ÖZET
Çalışmamızın sonuçları tip 1 diyabetli çocukların glisemik sonuçlarında ebeveynlerin sağlık okuryazarlığının rolünü ve önemini vurgulamıştır. Etkili diyabet yönetimi için ebeveynlerin sağlık okuryazarlık düzeyleri değerlendirilmeli ve desteklenmelidir.
Çalışmamızda anne-baba eğitim durumuna göre ve ketoasidoz nedeniyle hastaneye yatış sayısına göre Türk Sağlık Okuryazarlığı Ölçeği (TSOY-32) puanları anlamlı farklılık gösteriyordu (p=0,045, p=0,039). Yaşları 2-10 yıl arasında değişen gruptaki çocukların ebeveynlerinde HbA1c ile TSOY-32 arasında negatif ve istatistiksel olarak anlamlı bir ilişki vardı (rho=-0,275; p=0,046). Yaşı 10 yıl ve üzeri olan çocuklarda ise HbA1c ile TSOY-32 arasında istatistiksel olarak anlamlı bir ilişki saptanmadı (rho=-0,098; p=0,497). Aylık gelir düzeyleri (gelir giderden az, gelir eşittir gider, gelir giderden fazla) ile HbA1c değerleri ve düzeyleri arasında istatistiksel olarak anlamlı fark yoktu (p=0,149).

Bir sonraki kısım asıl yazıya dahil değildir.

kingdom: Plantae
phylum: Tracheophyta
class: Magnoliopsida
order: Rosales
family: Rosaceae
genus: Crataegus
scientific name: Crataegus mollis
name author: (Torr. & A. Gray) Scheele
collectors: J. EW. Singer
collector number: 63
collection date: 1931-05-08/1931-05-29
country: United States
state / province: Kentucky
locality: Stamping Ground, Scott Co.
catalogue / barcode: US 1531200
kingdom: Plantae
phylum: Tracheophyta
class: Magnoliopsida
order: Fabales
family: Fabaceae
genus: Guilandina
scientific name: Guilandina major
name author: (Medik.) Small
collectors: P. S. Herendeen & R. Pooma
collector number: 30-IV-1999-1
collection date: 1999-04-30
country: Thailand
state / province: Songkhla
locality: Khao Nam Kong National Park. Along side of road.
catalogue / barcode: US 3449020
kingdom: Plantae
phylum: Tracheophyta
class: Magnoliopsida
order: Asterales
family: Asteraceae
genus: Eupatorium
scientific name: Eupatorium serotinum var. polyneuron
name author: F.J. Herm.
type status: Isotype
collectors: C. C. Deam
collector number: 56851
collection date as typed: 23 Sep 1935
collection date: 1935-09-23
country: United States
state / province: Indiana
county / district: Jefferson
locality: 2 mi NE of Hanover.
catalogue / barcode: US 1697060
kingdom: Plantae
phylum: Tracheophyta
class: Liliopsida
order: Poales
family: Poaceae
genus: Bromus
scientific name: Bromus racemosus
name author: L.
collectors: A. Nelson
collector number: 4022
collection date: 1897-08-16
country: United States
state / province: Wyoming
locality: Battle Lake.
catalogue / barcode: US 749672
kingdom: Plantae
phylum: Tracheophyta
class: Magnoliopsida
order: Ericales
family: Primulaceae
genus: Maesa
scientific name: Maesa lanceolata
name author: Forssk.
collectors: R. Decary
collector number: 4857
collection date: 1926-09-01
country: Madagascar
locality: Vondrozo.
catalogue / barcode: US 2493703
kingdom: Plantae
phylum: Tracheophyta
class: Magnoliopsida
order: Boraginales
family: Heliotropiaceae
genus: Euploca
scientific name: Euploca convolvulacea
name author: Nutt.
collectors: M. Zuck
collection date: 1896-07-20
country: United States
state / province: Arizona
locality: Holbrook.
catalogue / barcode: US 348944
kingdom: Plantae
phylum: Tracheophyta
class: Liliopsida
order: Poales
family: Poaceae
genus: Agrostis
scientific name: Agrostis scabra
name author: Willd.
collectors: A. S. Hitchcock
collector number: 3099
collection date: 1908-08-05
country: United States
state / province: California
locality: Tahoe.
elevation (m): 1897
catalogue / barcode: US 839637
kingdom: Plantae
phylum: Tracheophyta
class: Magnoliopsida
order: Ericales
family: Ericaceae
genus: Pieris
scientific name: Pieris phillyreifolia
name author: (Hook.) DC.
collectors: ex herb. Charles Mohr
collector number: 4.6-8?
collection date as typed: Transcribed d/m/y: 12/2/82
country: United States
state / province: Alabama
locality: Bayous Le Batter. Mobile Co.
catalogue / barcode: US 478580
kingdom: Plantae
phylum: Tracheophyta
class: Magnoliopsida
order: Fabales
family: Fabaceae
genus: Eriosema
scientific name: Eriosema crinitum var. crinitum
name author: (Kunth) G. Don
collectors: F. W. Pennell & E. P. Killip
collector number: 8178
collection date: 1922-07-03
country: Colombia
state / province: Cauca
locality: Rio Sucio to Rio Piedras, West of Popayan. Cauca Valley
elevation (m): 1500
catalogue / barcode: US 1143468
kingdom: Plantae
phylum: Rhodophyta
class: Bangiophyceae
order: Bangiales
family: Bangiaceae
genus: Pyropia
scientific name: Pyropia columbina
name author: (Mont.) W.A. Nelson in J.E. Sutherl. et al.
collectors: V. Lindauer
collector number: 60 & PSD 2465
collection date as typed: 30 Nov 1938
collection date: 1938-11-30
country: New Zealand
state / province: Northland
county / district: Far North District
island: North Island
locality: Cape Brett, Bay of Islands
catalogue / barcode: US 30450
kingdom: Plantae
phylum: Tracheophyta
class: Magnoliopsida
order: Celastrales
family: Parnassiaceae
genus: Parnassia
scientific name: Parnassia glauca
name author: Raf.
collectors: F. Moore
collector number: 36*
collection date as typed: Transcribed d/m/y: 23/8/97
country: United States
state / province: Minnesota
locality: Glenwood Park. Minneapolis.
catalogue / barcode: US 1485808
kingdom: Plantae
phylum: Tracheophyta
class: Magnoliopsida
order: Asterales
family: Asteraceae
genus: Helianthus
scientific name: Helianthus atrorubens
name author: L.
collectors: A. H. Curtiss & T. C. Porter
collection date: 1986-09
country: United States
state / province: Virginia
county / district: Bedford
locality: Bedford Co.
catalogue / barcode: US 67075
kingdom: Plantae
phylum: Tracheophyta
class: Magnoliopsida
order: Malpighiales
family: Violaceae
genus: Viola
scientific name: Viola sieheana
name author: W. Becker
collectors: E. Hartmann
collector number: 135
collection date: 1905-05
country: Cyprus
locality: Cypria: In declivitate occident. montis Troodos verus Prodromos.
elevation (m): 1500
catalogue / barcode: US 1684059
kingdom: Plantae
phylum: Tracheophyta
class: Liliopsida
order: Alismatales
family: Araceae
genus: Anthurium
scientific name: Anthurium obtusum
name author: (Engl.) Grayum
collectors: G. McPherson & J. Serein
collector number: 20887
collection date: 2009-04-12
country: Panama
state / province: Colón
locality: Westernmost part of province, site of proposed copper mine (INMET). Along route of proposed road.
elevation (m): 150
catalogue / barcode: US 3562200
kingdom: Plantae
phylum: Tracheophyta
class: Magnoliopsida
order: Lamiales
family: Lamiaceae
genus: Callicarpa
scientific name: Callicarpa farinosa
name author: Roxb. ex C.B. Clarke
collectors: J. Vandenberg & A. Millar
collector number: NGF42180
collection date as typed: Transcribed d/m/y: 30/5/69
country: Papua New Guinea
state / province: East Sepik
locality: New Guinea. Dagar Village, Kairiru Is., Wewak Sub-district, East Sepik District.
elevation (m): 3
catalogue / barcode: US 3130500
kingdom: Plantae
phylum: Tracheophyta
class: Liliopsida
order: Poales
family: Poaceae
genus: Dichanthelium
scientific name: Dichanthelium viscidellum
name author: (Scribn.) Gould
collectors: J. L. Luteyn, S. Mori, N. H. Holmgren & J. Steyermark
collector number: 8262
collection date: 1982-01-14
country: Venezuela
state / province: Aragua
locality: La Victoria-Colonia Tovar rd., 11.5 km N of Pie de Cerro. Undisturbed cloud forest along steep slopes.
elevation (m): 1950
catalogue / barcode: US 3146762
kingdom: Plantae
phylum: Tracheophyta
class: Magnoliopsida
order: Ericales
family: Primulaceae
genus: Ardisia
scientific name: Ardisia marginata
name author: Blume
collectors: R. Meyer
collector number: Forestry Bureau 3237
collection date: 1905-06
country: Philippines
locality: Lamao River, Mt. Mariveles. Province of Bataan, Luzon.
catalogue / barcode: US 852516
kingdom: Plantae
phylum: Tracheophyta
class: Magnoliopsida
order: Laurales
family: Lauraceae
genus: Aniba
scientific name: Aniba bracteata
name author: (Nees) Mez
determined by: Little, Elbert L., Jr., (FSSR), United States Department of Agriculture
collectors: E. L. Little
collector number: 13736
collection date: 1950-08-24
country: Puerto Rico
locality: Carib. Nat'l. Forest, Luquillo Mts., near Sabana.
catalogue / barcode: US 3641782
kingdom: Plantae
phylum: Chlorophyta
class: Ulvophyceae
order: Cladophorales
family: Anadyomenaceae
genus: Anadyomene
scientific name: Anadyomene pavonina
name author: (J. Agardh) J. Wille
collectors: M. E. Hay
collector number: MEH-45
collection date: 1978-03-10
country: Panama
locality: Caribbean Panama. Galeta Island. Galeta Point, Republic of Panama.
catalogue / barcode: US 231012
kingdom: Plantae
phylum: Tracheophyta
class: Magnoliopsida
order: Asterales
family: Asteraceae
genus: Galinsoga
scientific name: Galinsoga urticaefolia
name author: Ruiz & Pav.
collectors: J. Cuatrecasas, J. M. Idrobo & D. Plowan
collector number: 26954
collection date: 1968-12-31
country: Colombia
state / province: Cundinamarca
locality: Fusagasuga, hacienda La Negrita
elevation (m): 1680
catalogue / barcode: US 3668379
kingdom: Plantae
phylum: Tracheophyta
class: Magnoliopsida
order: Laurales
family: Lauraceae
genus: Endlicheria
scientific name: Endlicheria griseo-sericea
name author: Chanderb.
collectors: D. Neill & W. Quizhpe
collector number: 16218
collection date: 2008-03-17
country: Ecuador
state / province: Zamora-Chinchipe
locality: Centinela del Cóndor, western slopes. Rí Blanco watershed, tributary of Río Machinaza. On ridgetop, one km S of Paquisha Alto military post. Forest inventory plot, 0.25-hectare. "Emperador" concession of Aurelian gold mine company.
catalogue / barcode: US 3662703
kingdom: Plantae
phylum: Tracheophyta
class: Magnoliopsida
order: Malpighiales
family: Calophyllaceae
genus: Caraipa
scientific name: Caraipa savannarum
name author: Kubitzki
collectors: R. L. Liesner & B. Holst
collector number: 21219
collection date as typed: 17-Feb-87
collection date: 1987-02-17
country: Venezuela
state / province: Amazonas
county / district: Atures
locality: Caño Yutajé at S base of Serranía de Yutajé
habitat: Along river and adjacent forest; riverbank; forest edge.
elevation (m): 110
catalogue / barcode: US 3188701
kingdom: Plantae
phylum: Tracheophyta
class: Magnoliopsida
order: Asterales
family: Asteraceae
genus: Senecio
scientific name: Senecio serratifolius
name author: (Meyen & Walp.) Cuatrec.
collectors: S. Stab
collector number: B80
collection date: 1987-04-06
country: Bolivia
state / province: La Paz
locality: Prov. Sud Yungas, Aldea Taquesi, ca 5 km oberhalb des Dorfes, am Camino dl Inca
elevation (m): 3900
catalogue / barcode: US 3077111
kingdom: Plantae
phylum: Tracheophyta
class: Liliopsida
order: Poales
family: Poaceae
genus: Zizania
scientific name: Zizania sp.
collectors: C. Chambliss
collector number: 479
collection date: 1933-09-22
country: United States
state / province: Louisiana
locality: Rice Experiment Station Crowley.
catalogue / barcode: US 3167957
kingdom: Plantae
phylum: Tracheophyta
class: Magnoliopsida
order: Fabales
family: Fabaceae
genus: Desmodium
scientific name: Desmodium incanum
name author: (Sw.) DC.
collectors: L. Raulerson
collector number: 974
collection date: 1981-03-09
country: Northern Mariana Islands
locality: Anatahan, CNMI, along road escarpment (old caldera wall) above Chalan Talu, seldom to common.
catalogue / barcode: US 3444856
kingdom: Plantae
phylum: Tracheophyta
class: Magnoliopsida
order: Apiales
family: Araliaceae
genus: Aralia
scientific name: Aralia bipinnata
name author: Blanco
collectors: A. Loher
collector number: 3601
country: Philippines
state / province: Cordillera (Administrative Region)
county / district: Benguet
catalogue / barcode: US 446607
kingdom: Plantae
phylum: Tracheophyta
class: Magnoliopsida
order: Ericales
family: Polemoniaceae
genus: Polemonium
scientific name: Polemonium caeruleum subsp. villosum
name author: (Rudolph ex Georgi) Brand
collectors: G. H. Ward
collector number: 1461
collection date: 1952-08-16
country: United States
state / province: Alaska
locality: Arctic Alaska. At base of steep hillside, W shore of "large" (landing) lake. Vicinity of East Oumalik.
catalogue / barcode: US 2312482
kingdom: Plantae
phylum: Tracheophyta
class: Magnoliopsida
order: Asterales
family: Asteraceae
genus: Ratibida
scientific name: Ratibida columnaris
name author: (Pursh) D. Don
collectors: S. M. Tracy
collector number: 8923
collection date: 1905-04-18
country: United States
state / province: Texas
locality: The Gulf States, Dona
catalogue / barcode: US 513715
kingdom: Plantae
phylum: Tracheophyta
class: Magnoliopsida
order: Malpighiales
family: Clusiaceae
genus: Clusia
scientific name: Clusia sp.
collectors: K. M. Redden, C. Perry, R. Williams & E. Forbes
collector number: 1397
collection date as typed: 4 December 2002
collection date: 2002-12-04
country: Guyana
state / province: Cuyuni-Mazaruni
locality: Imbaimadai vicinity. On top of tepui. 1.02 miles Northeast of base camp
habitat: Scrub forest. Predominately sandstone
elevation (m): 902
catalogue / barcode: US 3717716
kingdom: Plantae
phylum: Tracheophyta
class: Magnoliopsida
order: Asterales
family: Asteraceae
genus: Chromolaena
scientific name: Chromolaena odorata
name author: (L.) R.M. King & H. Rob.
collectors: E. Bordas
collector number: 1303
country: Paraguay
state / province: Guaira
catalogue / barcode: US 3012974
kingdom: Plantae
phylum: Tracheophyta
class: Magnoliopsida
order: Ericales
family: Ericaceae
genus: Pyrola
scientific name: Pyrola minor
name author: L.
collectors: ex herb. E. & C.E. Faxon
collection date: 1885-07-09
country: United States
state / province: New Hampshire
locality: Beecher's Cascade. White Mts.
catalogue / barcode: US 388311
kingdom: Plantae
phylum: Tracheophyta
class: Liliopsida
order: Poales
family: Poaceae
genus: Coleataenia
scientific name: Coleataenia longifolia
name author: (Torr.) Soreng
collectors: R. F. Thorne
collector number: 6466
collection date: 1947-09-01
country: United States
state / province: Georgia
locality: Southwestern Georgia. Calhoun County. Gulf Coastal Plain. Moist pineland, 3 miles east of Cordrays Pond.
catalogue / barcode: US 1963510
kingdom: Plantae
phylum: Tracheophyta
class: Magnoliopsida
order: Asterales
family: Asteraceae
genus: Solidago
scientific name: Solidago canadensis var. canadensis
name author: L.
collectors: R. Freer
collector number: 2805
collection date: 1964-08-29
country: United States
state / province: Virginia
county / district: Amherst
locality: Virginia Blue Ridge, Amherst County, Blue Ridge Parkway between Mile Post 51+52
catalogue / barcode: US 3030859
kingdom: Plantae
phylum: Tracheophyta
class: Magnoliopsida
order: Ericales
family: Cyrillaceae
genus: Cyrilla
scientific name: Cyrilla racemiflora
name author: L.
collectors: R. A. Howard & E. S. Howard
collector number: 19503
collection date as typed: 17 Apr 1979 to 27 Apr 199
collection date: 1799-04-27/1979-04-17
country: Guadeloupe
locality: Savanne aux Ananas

Bu çalışmaya en az 6 aydır tip 1 diyabet tanısı ile takipli, 2-18 yaş arası 103 çocuğun ebeveynleri katılmıştır. Katılımcıların sağlık okuryazarlık düzeyleri ile sosyo-demografik verileri ve çocuklarının glisemik kontrol sonuçları arasındaki ilişkiler incelenmiştir.
Sağlık okuryazarlığı, bireylerin kendileri ve başkaları için sağlıkla ilgili kararları ve eylemleri için bilgi ve hizmetleri bulma, anlama ve kullanma becerisine sahip olma derecesidir. Çocuk ve ergenlerde diyabetin regülasyonu aile katılımını ve denetimini gerektiren bir konudur. Bu çalışmada tip 1 diyabetli çocukların glisemik sonuçları ile ebeveynlerinin sağlık okuryazarlık düzeyleri arasındaki ilişki araştırılmıştır.